- _Activity_: Reproduce word for word the text read from each of the records below, leaving the pictures out of your answer.

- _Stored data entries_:
....

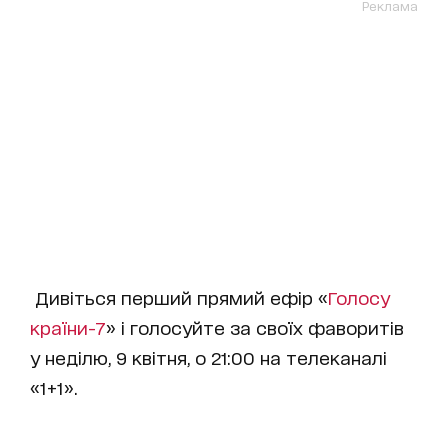
Реклама
Дивіться перший прямий ефір «
Голосу
країни-7
» і голосуйте за своїх фаворитів
у неділю, 9 квітня, о 21:00 на телеканалі
«1+1».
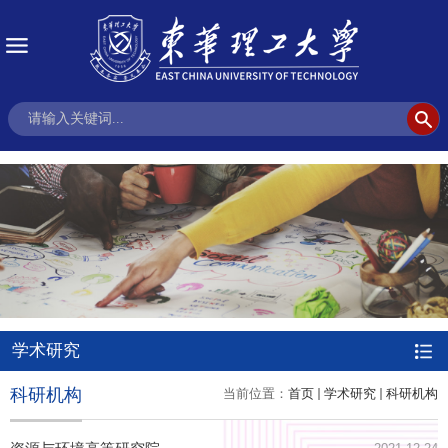
学术研究
科研机构
当前位置：
首页
学术研究
科研机构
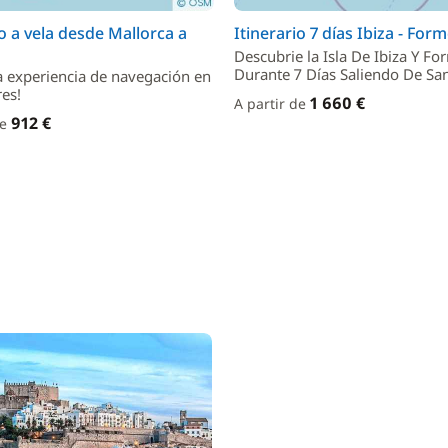
io a vela desde Mallorca a
Itinerario 7 días Ibiza - For
Descubrie la Isla De Ibiza Y F
Durante 7 Días Saliendo De Sa
a experiencia de navegación en
res!
1 660 €
A partir de
912 €
de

....

- _Output for this exercise_:
Реклама
Дивіться перший прямий ефір «
Голосу
країни-7
» і голосуйте за своїх фаворитів
у неділю, 9 квітня, о 21:00 на телеканалі
«1+1».
学术研究
科研机构
当前位置：
首页
学术研究
科研机构
io a vela desde Mallorca a
Itinerario 7 días Ibiza - For
Descubrie la Isla De Ibiza Y F
Durante 7 Días Saliendo De Sa
a experiencia de navegación en
res!
1 660 €
A partir de
912 €
de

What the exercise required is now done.